The real Nick Flynn’s memoir Another Bullshit Night in Suck City provides a template for wrenching drama, but the adaptation by writer-director Paul Weitz (About a Boy) follows it too perfunctorily. The script is at its best with clever turns of phrase, uncomfortably canny insights bandied between father and son, and the odd blunt juxtaposition (like Nick’s little-boy-lost past with his big-boy-lost present) but even these at times lend the film a certain smug polish at odds with what should feel inescapably, claustrophobically real.

Dano’s performance, a sort of bound-and-gagged aria of moroseness, deserves trappings that would enhance and complement it, but ironically even the casting of De Niro, once the highest standard of authenticity, fails to deliver. Though technically sound, the self-aware actor’s turn as an un-self-aware man feels showy rather than lived in, and skips the nuances that would make Jonathan’s life on the border of mental illness truly moving.

Instead Jonathan becomes much more of a foil than a genuine personality—so too Moore’s pain-masking mother, wasted in a fleeting few scenes: these are the influences that formed Nick Flynn. And so, the film asks, whaddya gonna do about it, Nick? The predictable answers: abuse drugs, self-pity, climactic confrontation, and arrival at a sort of acceptance.

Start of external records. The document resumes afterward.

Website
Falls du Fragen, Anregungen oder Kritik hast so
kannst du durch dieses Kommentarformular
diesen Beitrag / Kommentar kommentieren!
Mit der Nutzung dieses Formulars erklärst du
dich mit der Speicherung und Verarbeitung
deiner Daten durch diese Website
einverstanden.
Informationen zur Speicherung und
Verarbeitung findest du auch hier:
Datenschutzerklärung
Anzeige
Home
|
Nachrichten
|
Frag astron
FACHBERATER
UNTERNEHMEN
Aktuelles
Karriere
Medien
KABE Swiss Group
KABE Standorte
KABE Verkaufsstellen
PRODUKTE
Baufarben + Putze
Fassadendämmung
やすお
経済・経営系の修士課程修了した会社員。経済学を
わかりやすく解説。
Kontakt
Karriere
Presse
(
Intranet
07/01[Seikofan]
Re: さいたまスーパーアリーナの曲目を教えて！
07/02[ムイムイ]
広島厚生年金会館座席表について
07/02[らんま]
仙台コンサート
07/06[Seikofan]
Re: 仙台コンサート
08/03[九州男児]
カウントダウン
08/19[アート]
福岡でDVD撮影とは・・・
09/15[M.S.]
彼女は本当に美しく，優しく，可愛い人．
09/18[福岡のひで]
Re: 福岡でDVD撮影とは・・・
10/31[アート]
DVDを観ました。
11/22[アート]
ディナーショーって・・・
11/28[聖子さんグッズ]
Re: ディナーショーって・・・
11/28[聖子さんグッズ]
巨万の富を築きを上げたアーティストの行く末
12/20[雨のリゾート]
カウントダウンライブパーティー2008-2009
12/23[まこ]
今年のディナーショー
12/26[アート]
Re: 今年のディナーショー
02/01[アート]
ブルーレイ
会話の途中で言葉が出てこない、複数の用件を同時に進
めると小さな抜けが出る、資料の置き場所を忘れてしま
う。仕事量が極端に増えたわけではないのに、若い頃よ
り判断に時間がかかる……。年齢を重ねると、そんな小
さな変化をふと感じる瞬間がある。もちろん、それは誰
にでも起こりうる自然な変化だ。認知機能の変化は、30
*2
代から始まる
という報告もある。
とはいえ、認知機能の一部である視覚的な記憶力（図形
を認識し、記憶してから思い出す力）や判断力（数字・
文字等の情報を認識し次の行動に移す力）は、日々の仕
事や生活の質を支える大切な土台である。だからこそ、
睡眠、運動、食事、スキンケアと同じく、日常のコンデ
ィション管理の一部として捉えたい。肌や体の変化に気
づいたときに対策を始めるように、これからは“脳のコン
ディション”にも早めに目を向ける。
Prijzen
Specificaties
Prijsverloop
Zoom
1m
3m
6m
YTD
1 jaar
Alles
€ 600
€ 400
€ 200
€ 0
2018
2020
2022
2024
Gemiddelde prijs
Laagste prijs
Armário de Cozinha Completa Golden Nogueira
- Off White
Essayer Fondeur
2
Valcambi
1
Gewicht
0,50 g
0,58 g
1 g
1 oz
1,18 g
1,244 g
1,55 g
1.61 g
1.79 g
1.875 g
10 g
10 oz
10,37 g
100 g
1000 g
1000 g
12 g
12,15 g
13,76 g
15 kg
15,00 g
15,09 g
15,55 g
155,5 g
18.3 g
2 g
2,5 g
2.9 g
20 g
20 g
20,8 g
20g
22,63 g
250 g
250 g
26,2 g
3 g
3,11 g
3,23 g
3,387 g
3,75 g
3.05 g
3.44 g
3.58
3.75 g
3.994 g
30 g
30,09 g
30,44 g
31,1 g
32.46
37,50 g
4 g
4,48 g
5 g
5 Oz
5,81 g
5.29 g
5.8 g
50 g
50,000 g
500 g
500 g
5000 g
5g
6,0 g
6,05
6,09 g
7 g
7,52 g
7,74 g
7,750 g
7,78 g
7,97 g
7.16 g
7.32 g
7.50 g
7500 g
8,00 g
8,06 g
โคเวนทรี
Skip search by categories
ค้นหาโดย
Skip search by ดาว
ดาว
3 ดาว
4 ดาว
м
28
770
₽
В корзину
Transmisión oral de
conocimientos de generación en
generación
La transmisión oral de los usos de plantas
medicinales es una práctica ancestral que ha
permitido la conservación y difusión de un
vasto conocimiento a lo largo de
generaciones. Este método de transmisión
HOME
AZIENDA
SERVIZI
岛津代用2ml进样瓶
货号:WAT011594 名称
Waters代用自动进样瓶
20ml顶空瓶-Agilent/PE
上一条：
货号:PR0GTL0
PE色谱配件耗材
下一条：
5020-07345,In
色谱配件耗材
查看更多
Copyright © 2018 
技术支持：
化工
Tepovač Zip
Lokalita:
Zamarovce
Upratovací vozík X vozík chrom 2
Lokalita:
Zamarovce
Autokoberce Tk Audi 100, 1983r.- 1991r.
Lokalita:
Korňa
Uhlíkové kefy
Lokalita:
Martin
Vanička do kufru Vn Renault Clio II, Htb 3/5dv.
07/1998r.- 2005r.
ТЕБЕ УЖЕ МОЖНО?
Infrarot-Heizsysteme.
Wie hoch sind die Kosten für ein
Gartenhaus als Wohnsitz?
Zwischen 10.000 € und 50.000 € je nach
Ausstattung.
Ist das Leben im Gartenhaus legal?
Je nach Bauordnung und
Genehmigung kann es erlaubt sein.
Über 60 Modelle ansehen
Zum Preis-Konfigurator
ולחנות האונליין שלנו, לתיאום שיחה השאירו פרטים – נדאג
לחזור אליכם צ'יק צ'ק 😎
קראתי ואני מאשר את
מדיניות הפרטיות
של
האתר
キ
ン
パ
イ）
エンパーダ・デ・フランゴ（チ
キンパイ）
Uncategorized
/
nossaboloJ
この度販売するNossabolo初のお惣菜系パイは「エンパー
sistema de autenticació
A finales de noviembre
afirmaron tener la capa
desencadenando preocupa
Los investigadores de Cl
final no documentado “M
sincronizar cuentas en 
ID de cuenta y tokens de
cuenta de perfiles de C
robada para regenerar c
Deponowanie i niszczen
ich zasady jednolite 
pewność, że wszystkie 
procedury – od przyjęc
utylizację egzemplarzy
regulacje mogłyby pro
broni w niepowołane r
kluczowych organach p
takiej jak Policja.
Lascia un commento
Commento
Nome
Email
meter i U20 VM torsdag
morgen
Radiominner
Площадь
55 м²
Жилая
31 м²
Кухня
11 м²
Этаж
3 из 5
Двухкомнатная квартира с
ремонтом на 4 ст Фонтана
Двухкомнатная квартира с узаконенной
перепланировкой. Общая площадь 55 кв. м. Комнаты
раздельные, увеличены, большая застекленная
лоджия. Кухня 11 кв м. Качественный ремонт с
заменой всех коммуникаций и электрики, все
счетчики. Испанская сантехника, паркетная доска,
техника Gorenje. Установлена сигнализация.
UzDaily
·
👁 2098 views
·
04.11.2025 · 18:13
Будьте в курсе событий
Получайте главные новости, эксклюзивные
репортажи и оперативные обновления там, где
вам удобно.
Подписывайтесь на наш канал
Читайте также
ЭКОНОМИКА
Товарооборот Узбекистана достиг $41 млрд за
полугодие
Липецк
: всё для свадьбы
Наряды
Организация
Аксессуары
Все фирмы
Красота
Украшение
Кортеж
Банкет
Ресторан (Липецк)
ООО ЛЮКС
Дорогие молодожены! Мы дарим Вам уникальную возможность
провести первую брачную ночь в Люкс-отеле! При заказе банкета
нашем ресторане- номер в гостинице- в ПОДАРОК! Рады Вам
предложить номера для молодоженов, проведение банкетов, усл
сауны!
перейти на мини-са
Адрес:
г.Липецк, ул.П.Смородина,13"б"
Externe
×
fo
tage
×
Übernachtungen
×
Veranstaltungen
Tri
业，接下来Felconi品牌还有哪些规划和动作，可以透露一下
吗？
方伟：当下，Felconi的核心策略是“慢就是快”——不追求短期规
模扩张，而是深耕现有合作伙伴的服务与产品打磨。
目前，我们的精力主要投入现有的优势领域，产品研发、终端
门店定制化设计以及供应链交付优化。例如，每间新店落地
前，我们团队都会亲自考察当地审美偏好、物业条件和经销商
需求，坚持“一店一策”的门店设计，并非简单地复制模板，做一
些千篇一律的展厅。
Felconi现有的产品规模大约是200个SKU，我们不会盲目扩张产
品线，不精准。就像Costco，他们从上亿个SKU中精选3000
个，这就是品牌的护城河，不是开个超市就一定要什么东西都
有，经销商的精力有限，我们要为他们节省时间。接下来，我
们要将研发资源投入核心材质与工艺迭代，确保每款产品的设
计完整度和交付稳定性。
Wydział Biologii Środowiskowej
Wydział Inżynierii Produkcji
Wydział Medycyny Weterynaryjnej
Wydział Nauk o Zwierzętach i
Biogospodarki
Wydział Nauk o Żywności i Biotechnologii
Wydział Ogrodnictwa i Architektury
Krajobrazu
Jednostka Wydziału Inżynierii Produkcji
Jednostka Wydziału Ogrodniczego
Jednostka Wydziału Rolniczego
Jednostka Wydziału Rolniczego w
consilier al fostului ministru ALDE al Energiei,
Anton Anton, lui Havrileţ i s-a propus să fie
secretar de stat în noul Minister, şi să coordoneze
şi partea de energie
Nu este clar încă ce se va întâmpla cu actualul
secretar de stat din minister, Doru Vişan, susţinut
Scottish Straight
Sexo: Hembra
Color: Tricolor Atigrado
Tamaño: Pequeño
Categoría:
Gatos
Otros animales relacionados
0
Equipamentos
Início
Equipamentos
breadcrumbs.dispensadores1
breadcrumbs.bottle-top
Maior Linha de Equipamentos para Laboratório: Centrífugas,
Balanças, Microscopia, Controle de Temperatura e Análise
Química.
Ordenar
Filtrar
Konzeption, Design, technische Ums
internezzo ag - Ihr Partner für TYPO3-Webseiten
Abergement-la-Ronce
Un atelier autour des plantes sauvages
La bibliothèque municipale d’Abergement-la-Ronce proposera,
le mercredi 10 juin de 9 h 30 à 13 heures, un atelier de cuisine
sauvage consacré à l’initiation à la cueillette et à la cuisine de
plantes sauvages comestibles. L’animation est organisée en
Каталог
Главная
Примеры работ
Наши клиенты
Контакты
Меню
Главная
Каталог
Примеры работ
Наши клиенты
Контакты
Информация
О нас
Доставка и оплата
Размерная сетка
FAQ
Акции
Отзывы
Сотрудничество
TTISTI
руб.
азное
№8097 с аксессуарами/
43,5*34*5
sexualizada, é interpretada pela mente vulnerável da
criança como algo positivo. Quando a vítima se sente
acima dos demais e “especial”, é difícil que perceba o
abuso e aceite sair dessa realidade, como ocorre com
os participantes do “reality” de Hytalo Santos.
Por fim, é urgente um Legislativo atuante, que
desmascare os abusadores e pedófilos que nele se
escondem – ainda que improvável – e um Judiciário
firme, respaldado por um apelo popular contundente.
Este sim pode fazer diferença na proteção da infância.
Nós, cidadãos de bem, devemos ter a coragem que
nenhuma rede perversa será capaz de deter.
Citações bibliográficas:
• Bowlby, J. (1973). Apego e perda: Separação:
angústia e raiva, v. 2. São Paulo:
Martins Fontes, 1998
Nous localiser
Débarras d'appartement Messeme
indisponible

There’s an air of therapy about it all, which becomes amusingly apparent when Nick hijacks a shelter check-in session to serve as a de facto writer’s group. Moments like this and the rare screen acknowledgement of lower-class America suggest the better film Being Flynn might have been. It’s simply difficult to throw in with the film’s reality—if not its essential story, then its details: Being Flynn feels indie art-directed instead of observed.